To the extent a Vested Benefit is first payable due to the death of the Participant, the Benefit
payable under the Plan shall be the Actuarial Equivalent amount of the Benefit that would be
payable if the Participant had attained age 62 (or his actual age if later), commenced his Benefit
in the form of a 50% Joint and Survivor Annuity, and then died.

ARTICLE V — PAYMENT OF BENEFITS

Section 5.1 — Time of Payment

	(a)	 	Except as otherwise provided for under the terms of the Plan, the Participant shall be
entitled to a payment of his Vested Benefit as of the earlier of Separation from Service or
Change in Control.

	 	(i)	 	If a Benefit is payable with respect to Separation from Service, the
Participant’s Benefit Commencement Date shall be the later of:

	 	a.	 	The first day of the month following the date of
Separation from Service, and

	 	b.	 	The first day of the month coincident with or
following the date he attains age 55.

	 	(ii)	 	If a Benefit is payable with respect to Change in Control, the
Participant’s Benefit Commencement Date shall be the first day of the month
following the Change in Control.

	(b)	 	Notwithstanding the requirements of Section 5.1(a) and, if applicable, 5.1(c), to the extent
a Participant is a Key Employee and is entitled to a payment as a result of a Separation from
Service, the Participant’s Benefit Commencement Date shall be the first day of the month
coincident with or next following the date that is six months after the Participant’s
Separation from Service, unless an earlier payment complies with a permissible Code Section
409A exception (e.g., the payment of employment taxes). At the end of such six-month period,
the Plan shall provide the Participant with a one-time payment equal to the amount the
Participant would have been entitled to receive if his Benefit Commencement Date had been the
first day of the month following his Separation from Service, together with Interest.

	(c)	 	Notwithstanding the terms of Section 5.1(a), a Participant who had not received or commenced
to receive Benefits as of December 31, 2008, was permitted to make a 2008 Transition Election
with respect to a time of payment for the Participant’s Benefit payable upon Separation from
Service, and the Participant’s Benefit shall be paid in accordance with the elected, or deemed
elected, time of payment, if he has a Separation from Service except if the Participant is
subject to the time of payment restriction set forth under Section 5.2(c). On and after
January 1, 2009, a Participant shall not be permitted to elect a Benefit Commencement Date,
except as provided with respect to the election permitted under Section 5.2(c).

Section 5.2 – Form of Payment

	(a)	 	Except as provided under the terms of the Plan, a Participant’s Benefit shall be paid in the
form of a Lump Sum, determined with respect to the applicable Benefit Commencement Date.

**SUPPLIED MATERIAL:**
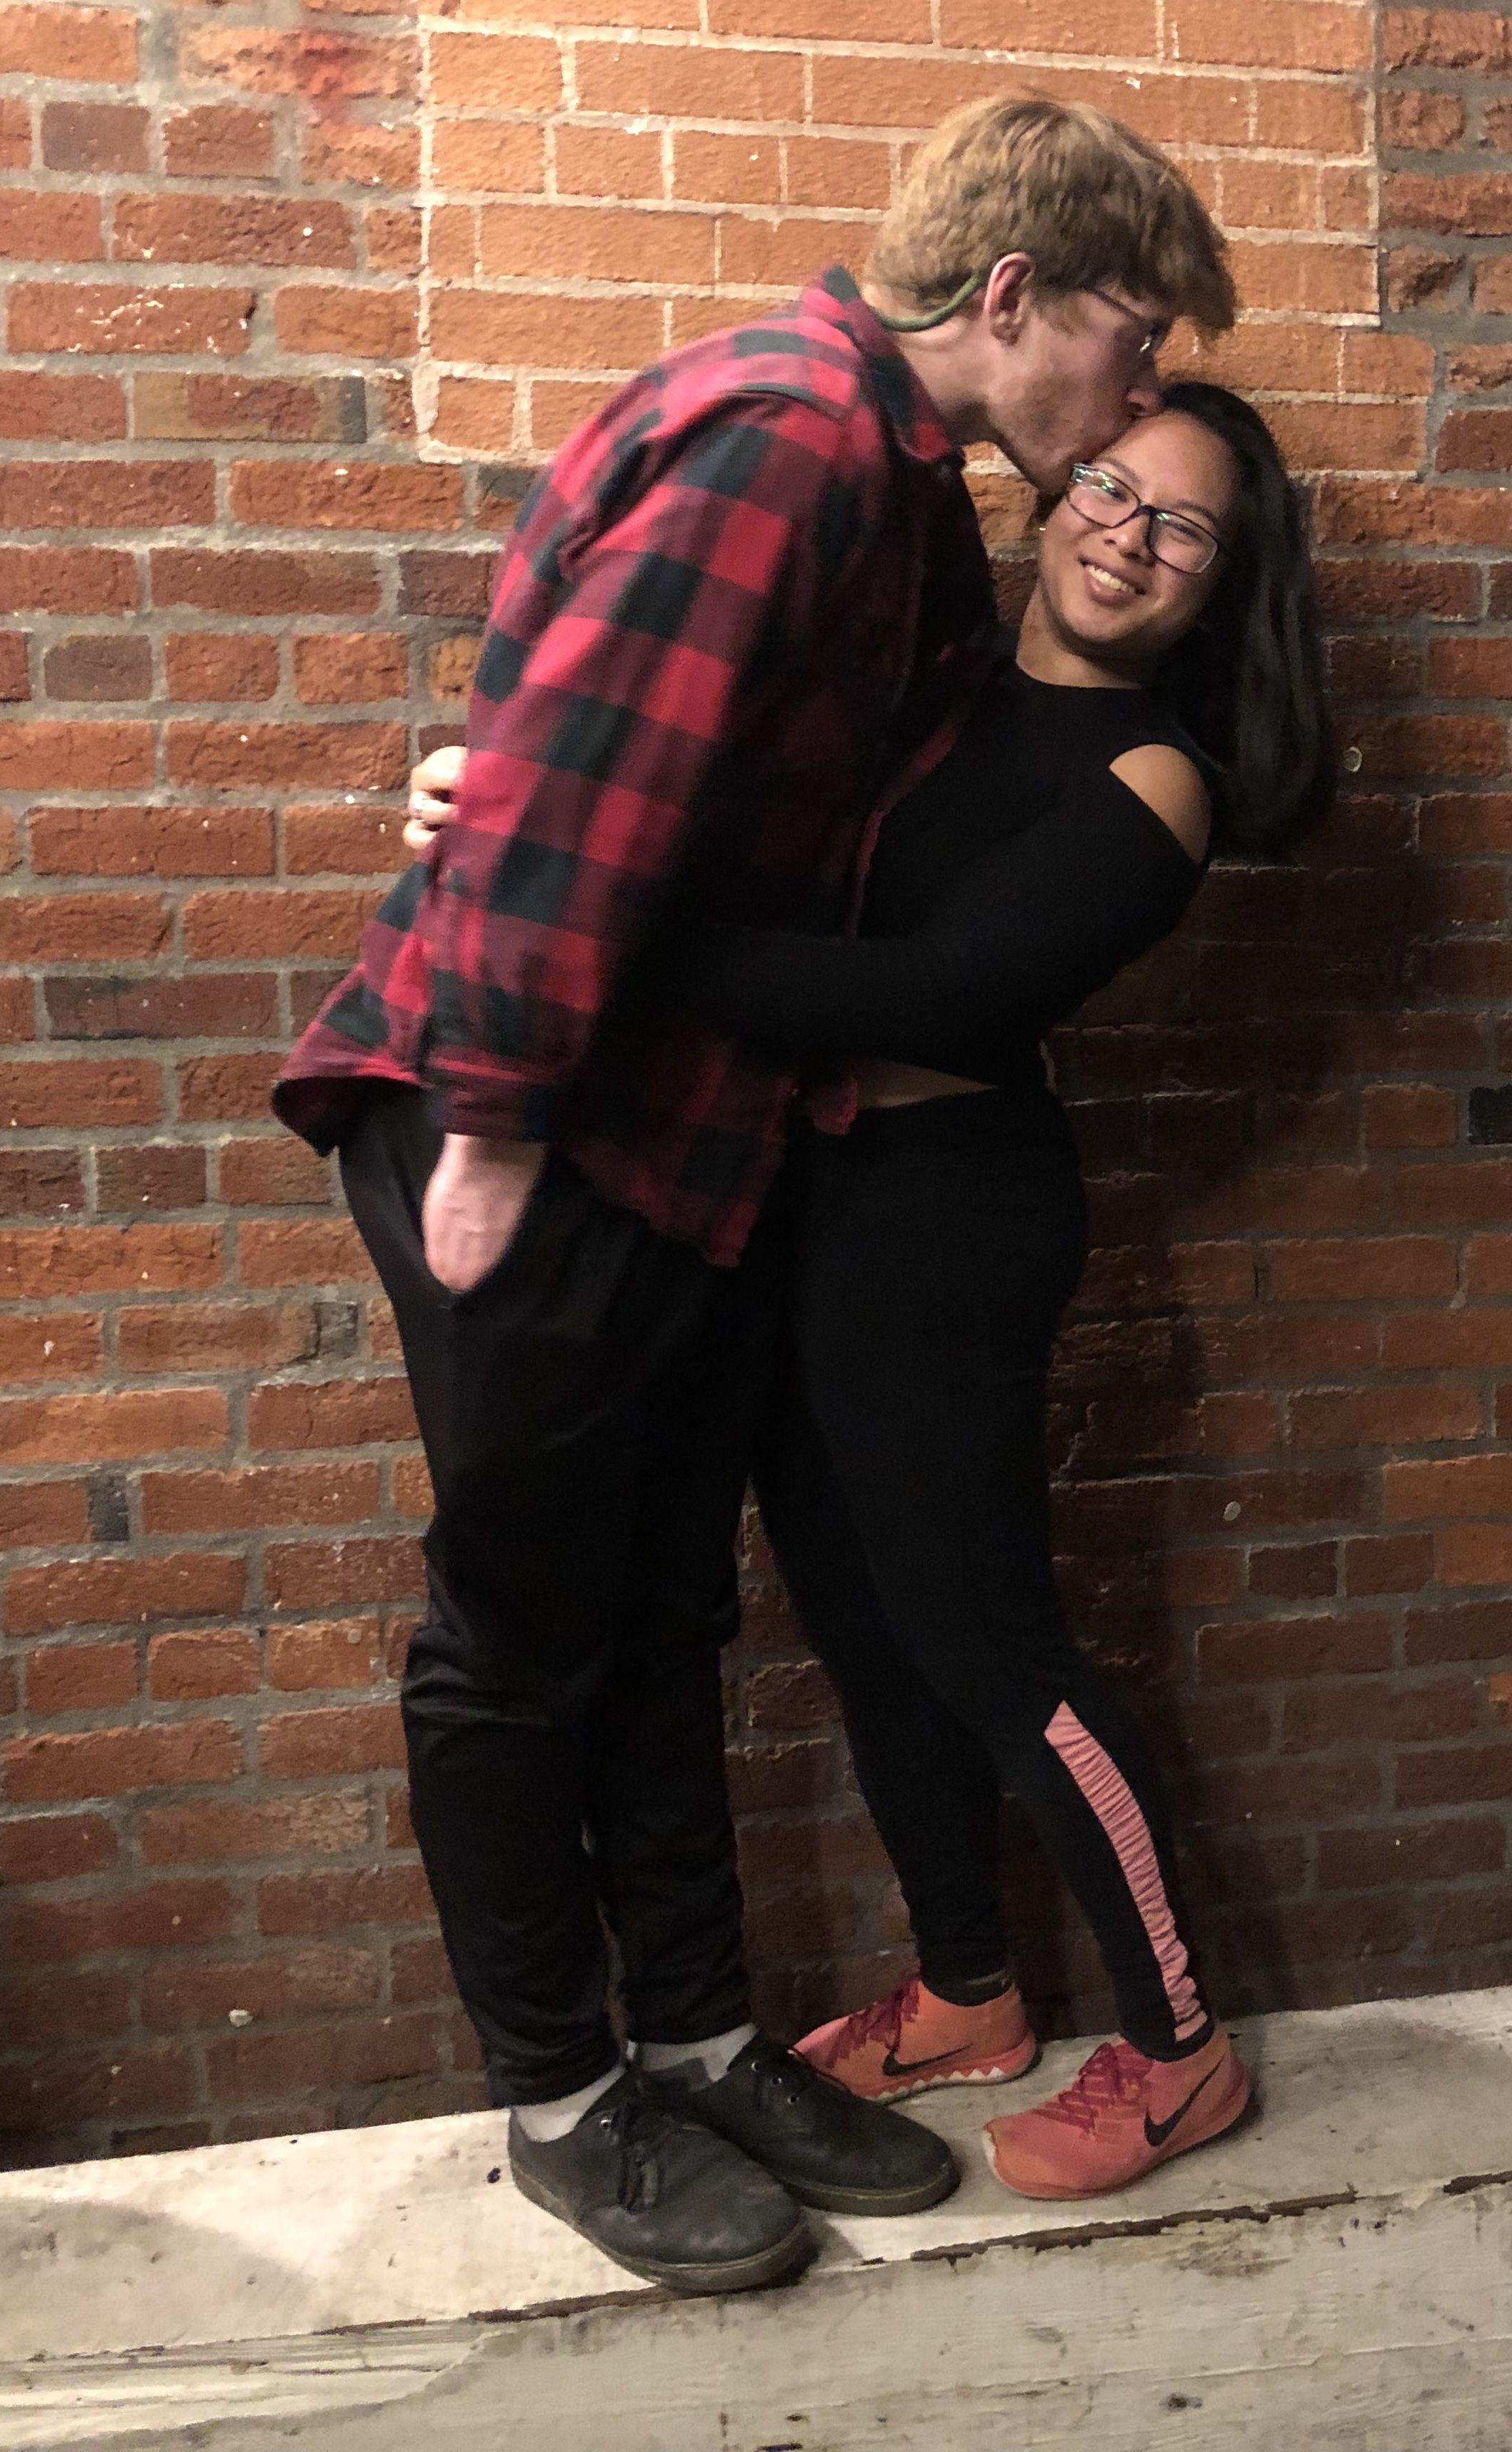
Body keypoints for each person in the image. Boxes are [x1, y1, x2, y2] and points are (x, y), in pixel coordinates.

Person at [270, 93, 1236, 2295]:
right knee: (521, 1640)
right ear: (1016, 298)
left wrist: (492, 781)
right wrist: (496, 1116)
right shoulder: (795, 436)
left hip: (673, 1138)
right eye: (1137, 338)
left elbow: (644, 771)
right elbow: (595, 794)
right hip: (543, 1129)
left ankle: (693, 2036)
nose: (1137, 396)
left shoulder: (885, 485)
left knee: (669, 1615)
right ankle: (566, 2093)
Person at [403, 378, 1333, 2202]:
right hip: (810, 1203)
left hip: (948, 1226)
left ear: (1225, 588)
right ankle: (972, 1992)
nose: (1124, 536)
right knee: (866, 1630)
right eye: (1111, 488)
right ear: (1054, 489)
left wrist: (594, 921)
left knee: (996, 1649)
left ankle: (1180, 2046)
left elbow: (922, 996)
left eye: (1182, 529)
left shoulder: (1155, 779)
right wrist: (504, 805)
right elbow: (704, 797)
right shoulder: (933, 697)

**QUESTIONS TO ANSWER:**
**1.** Print the benefit plan passage starting at "To the extent a" and ending at "and then died.".
**2.** What headings appear in the benefit plan passage? Give each one as it is worded.
**3.** Pick up the benefit plan passage after its last sentence and continue it.
The records have no connection to the benefit plan passage.

**ANSWERS FOR THIS EXERCISE:**
**1.**
To the extent a Vested Benefit is first payable due to the death of the Participant, the Benefit
payable under the Plan shall be the Actuarial Equivalent amount of the Benefit that would be
payable if the Participant had attained age 62 (or his actual age if later), commenced his Benefit
in the form of a 50% Joint and Survivor Annuity, and then died.

**2.**
ARTICLE V — PAYMENT OF BENEFITS
Section 5.1 — Time of Payment
Section 5.2 – Form of Payment

**3.**
	(b)	 	Notwithstanding the terms of Section 5.2(a), a Participant who had not received or commenced
to receive Benefits as of December 31, 2008, was permitted to make a 2008 Transition Election
with respect to the form of payment for the Participant’s Benefit payable upon Separation from
Service, and the Participant’s Benefit shall be paid in accordance with the elected, or deemed
elected, form of payment if he has a Separation from Service, except if the Participant elects
a form of payment under Section 5.2(c).

	(c)	 	On and after January 1, 2009, a Participant whose benefit is payable due to a Separation from
Service may elect to have his Vested Benefit paid in an Annuity form of payment set forth in
Section 5.2(e) below, or in a Lump Sum if he elected an Annuity in a 2008 Transition Election,
provided:

	 	(i)	 	the Participant shall be required to make such election in writing at
least 12 months before his Benefit Commencement Date, and

	 	(ii)	 	with respect to any payment based on a Separation from Service, the
Participant reschedules his Benefit Commencement Date to a date that is no earlier
than the fifth anniversary of the Benefit Commencement Date upon which the
Participant’s Benefit would have otherwise been paid or commenced to be paid.

A Participant’s election pursuant to this subsection (c) shall become irrevocable as of the
date that is 12 months before the Participant’s Separation from Service. To the extent a
Participant elects any optional form of payment within 12 months of his Separation from
Service, such optional form of payment election will be deemed invalid.

	(d)	 	Notwithstanding anything in the Plan to the contrary, to the extent a Participant has made
an irrevocable election with respect to an Annuity under Section 5.2(c), the Participant may
at any time before his Benefit Commencement Date elect any other Annuity described under
Section 5.2(e)(i)-(vii) Any election properly made under this subsection (d) shall become
irrevocable as of the Participant’s Benefit Commencement Date.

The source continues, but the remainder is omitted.